Bitcoin has been the internet’s darling of the past year, regularly skyrocketing and plummeting in value and busting out of the tech media to grab mainstream news headlines. Few people, relatively speaking, know that much about it, and most who have heard about it know only that it’s a digital currency that only lives online.
That’s not necessarily true anymore. Yesterday, the country’s first public Bitcoin ATM popped up somewhat unexpectedly in Boston’s South Station. After all this time hearing about this potentially transformative, potentially risky new technology living on the internet, it had materialized in the real world, right in my back yard. So I had to take a look.
The LibertyTeller in South Station isn’t necessarily easy to find. I hadn’t noticed as much before, but South Station is over-run with self-service machines: subway ticketing machines, Amtrak ticketing machines, cash ATMs, even lottery ticket-dispensing machines. The LibertyTeller, by comparison, is roughly a third of the size of a cash ATM, and for now it sits on a table by the rear end of South Station, near the automatic doors leading to the Track 6 platform. I’m not sure if I would have even noticed it had I not been looking for it. Even so, I don’t know how much longer it would have taken me to find it had I not spotted the two employees wearing LibertyTeller t-shirts. (To be fair, they provide some pretty good directions on their website, but I wanted to try to find it organically).
These two young men happened to be LibertyTeller's co-fonders Chris Yim and Kyle Powers. They said "hundreds" of people have dropped in to try the LibertyTeller since they brought it to South Station yesterday. Of course, this reception is the result of a bustling Bitcoin community, undoubtedly thrilled to see a cash-for-Bitcoin machine operating in public. Some even came from New York and New Hampshire just to try it out.

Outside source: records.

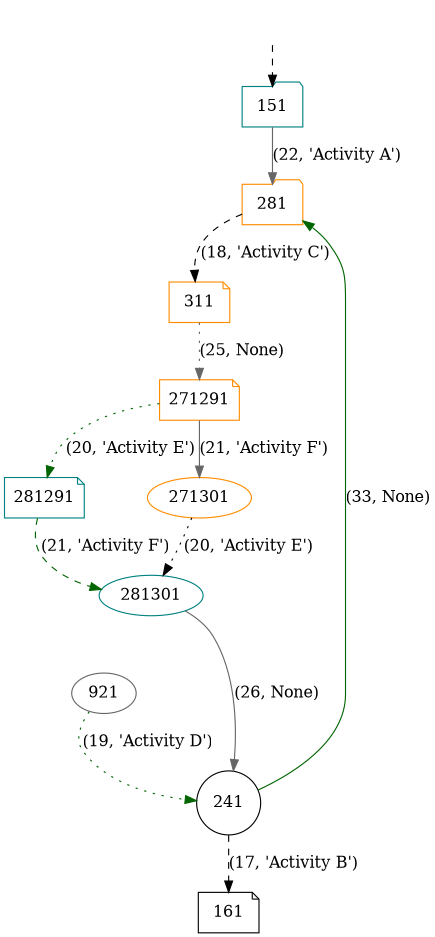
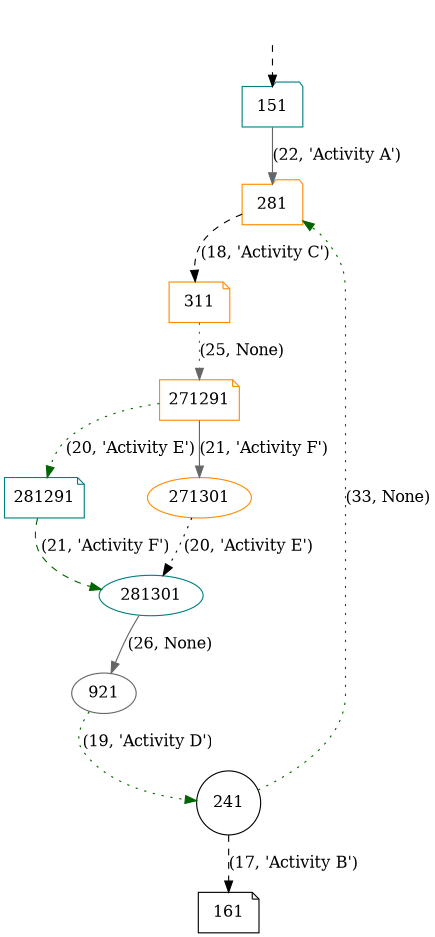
  digraph {
    node [color=darkorange shape=note]
    edge [color=black style=dotted]
    fake [style=invisible color="" shape=""]
    151 [color=teal shape=folder]
    n3 [label=281 shape=folder]
    311
    281291 [color=teal]
    271291
    271301 [shape=ellipse]
    281301 [color=teal shape=ellipse]
    n9 [color=gray40 label=921 shape=ellipse]
    241 [color=black shape=circle]
    161 [color=black]
    fake -> 151 [style=dashed]
    151 -> n3 [color=gray40 label="(22, 'Activity A')" style=solid]
    n3 -> 311 [label="(18, 'Activity C')" style=dashed]
    311 -> 271291 [color=gray40 label="(25, None)"]
    281291 -> 281301 [color=darkgreen label="(21, 'Activity F')" style=dashed]
    271291 -> 281291 [color=darkgreen label="(20, 'Activity E')"]
    271291 -> 271301 [color=gray40 label="(21, 'Activity F')" style=solid]
    271301 -> 281301 [label="(20, 'Activity E')"]
-   281301 -> 241 [color=gray40 label="(26, None)" style=solid]
+   281301 -> n9 [color=gray40 label="(26, None)" style=solid]
    n9 -> 241 [color=darkgreen label="(19, 'Activity D')"]
-   241 -> n3 [color=darkgreen label="(33, None)" style=solid]
+   241 -> n3 [color=darkgreen label="(33, None)"]
    241 -> 161 [label="(17, 'Activity B')" style=dashed]
  }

The machine, however, is not designed for Bitcoin experts. You don’t even need a digital Bitcoin wallet to use it (although the LibertyTeller supports the mobile apps). Small, paper “wallets” sat to the side of the machine, each showing two unique QR codes and a Bitcoin address. The paper is even folded and adorned with a small sticker to present only the QR code marked “Load and Verify.” Unfolding and removing the sticker reveals the “Spend” QR code, which I can imagine is the one you scan when you want to spend your Bitcoin. That was a smart move for a company preparing for long lines, should they develop. The uninitiated can’t try to scan the wrong QR code if they can only find the right one.

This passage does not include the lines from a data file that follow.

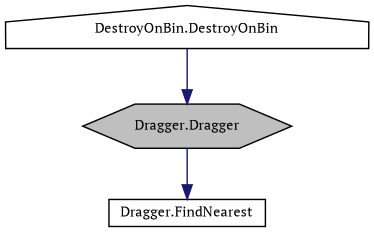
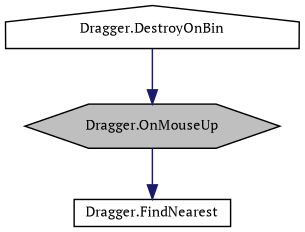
  digraph {
    fontname="PT Serif"
    rankdir=TB
    node [color=black fillcolor=white fontname="PT Serif" fontsize=10 style=filled]
    edge [color=midnightblue fontname="PT Serif" fontsize=10 labelfontname=Helvetica labelfontsize=10 style=solid]
-   n1 [fillcolor=grey75 fontcolor=black height=0.2 label="Dragger.Dragger" shape=hexagon width=0.4]
+   n1 [fillcolor=grey75 fontcolor=black height=0.2 label="Dragger.OnMouseUp" shape=hexagon width=0.4]
    n2 [height=0.2 label="Dragger.FindNearest" shape=box width=0.4]
-   n3 [height=0.2 label="DestroyOnBin.DestroyOnBin" shape=house width=0.4]
+   n3 [height=0.2 label="Dragger.DestroyOnBin" shape=house width=0.4]
    n1 -> n2
    n3 -> n1
  }
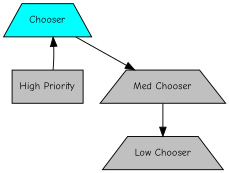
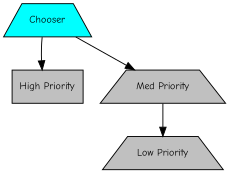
  digraph {
    fontname="Comic Neue"
    node [fillcolor=gray fontcolor=black fontname="Comic Neue" fontsize=11 shape=trapezium style=filled]
    edge [fontname="Comic Neue"]
    Chooser [fillcolor=cyan]
    "High Priority" [shape=box]
-   "Med Priority" [label="Med Chooser"]
-   "Low Priority" [label="Low Chooser"]
-   "High Priority" -> Chooser
+   "Med Priority"
+   "Low Priority"
+   Chooser -> "High Priority"
    Chooser -> "Med Priority"
    "Med Priority" -> "Low Priority"
  }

From there, it’s a really easy process. Press the start button, scan the QR code, then insert the cash. If you don’t believe me, here’s a Vine.
After that, the machine shows a verification screen asking the user to send the Bitcoins to the user’s online account, whose address is printed on the same card as the QR codes.

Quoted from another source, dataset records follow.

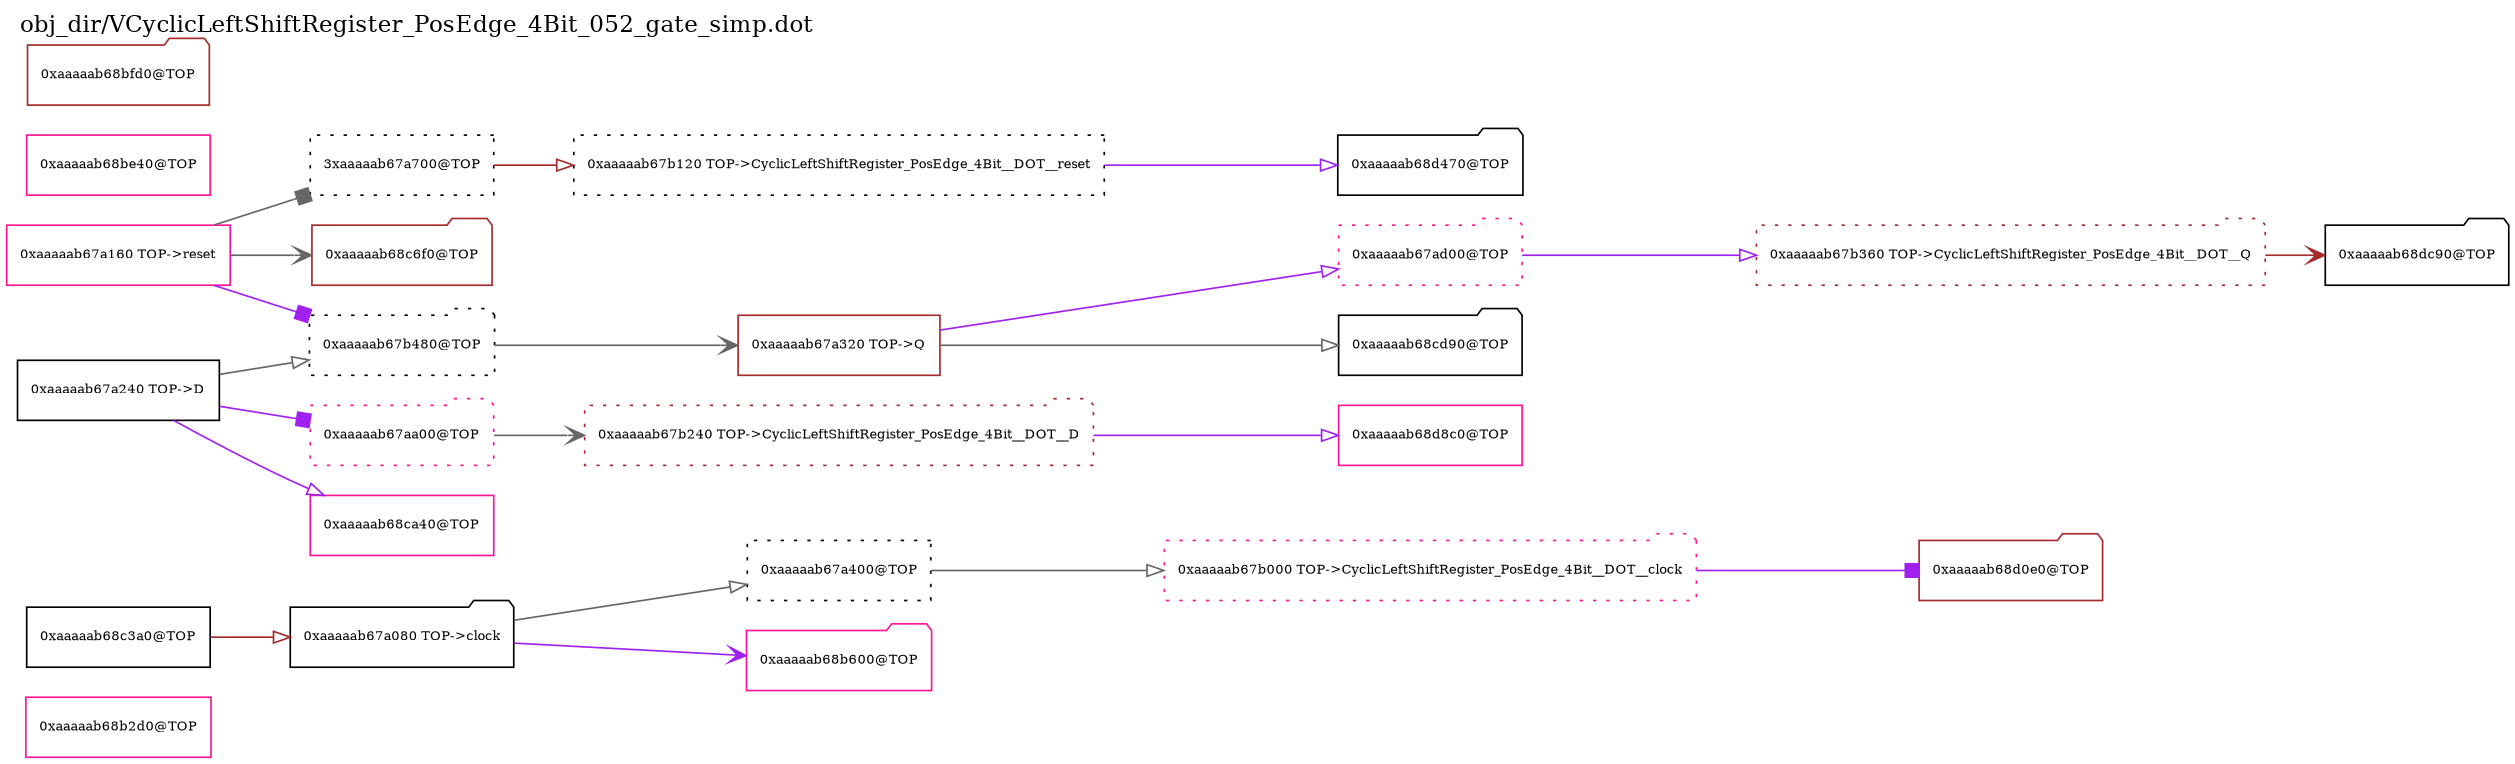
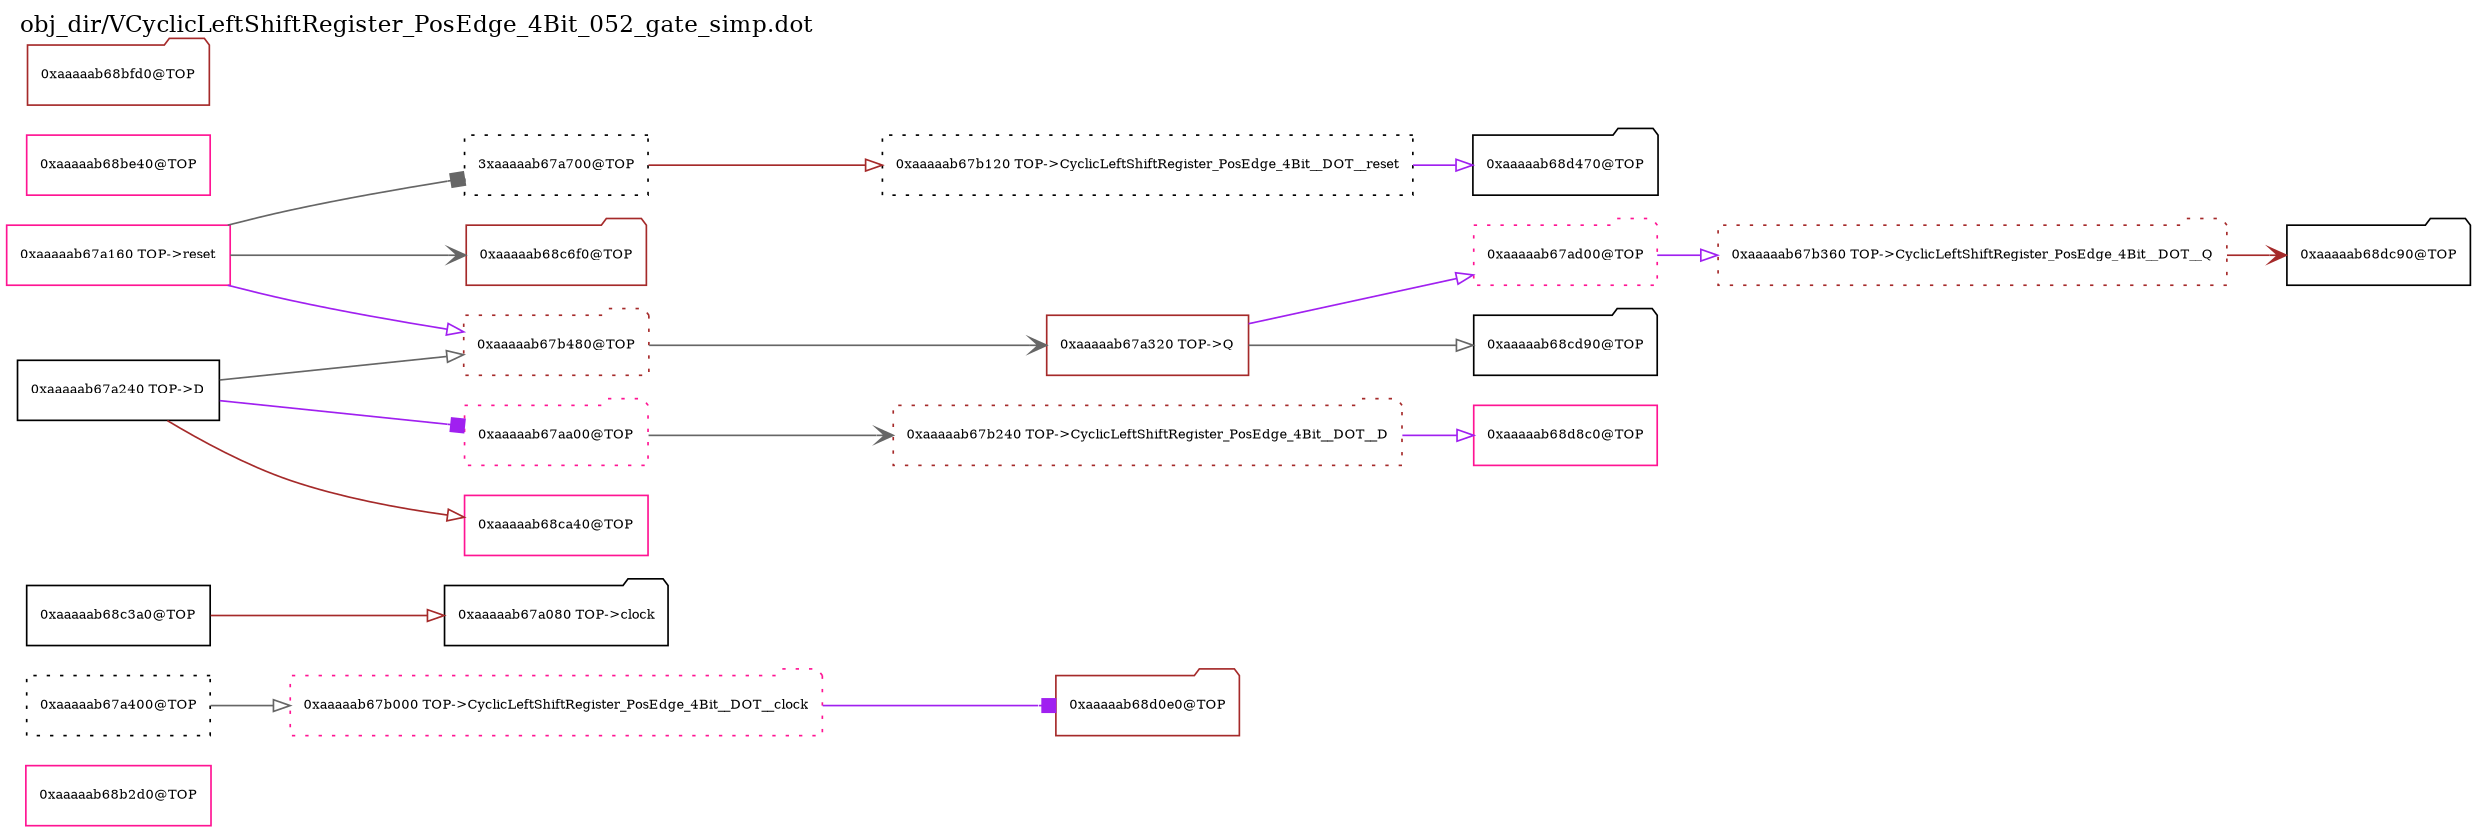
  digraph {
    fontname="DejaVu Serif"
    label="obj_dir/VCyclicLeftShiftRegister_PosEdge_4Bit_052_gate_simp.dot"
    labeljust=l
    labelloc=t
    rankdir=LR
    node [color=deeppink fontname="DejaVu Serif" fontsize=8 shape=folder]
    edge [arrowhead=onormal color=gray40 fontname="DejaVu Serif" fontsize=8 weight=1]
    n1 [label="0xaaaaab68b2d0@TOP" shape=box]
    n2 [color=black label="0xaaaaab67a400@TOP" shape=box style=dotted]
    n3 [label="0xaaaaab67b000 TOP->CyclicLeftShiftRegister_PosEdge_4Bit__DOT__clock" style=dotted]
    n4 [color=brown label="0xaaaaab68d0e0@TOP"]
    n5 [color=black label="0xaaaaab67a080 TOP->clock"]
-   n6 [label="0xaaaaab68b600@TOP"]
    n7 [color=black label="0xaaaaab68c3a0@TOP" shape=box]
    n8 [color=black label="3xaaaaab67a700@TOP" shape=box style=dotted]
    n9 [color=black label="0xaaaaab67b120 TOP->CyclicLeftShiftRegister_PosEdge_4Bit__DOT__reset" shape=box style=dotted]
    n10 [color=black label="0xaaaaab68d470@TOP"]
    n11 [label="0xaaaaab67a160 TOP->reset" shape=box]
-   n12 [color=black label="0xaaaaab67b480@TOP" style=dotted]
+   n12 [color=brown label="0xaaaaab67b480@TOP" style=dotted]
    n13 [color=brown label="0xaaaaab68c6f0@TOP"]
    n14 [color=brown label="0xaaaaab67a320 TOP->Q" shape=box]
    n15 [label="0xaaaaab67aa00@TOP" style=dotted]
    n16 [color=brown label="0xaaaaab67b240 TOP->CyclicLeftShiftRegister_PosEdge_4Bit__DOT__D" style=dotted]
    n17 [label="0xaaaaab68d8c0@TOP" shape=box]
    n18 [color=black label="0xaaaaab67a240 TOP->D" shape=box]
    n19 [label="0xaaaaab68ca40@TOP" shape=box]
    n20 [label="0xaaaaab67ad00@TOP" style=dotted]
    n21 [color=brown label="0xaaaaab67b360 TOP->CyclicLeftShiftRegister_PosEdge_4Bit__DOT__Q" style=dotted]
    n22 [color=black label="0xaaaaab68dc90@TOP"]
    n23 [color=black label="0xaaaaab68cd90@TOP"]
    n24 [label="0xaaaaab68be40@TOP" shape=box]
    n25 [color=brown label="0xaaaaab68bfd0@TOP"]
    n2 -> n3
    n3 -> n4 [arrowhead=box color=purple]
-   n5 -> n2
-   n5 -> n6 [arrowhead=vee color=purple]
    n7 -> n5 [color=brown]
    n8 -> n9 [color=brown]
    n9 -> n10 [color=purple]
    n11 -> n8 [arrowhead=box]
-   n11 -> n12 [arrowhead=box color=purple]
+   n11 -> n12 [color=purple]
    n11 -> n13 [arrowhead=vee]
    n12 -> n14 [arrowhead=vee]
    n14 -> n20 [color=purple]
    n14 -> n23
    n15 -> n16 [arrowhead=vee]
    n16 -> n17 [color=purple]
    n18 -> n12 [weight=2]
    n18 -> n15 [arrowhead=box color=purple]
-   n18 -> n19 [color=purple]
+   n18 -> n19 [color=brown]
    n20 -> n21 [color=purple]
    n21 -> n22 [arrowhead=vee color=brown]
  }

And look – it’s even polite enough to thank me.
Overall, I’d say I was impressed. Perhaps the smartest move was converting the price to mBTC, or one-thousandth of a Bitcoin. Showing the amount in small decimal amounts of a single Bitcoin would turn a lot of people off. Being able to show it in the same format in which we count money translates easily to new users.
Bitcoin has had a rough month, in both value and publicity. But the LibertyTeller is a sign that it’s pushing through. Expect more of these, and don’t be surprised to see Bitcoin continue to creep out of the internet and into your daily routine.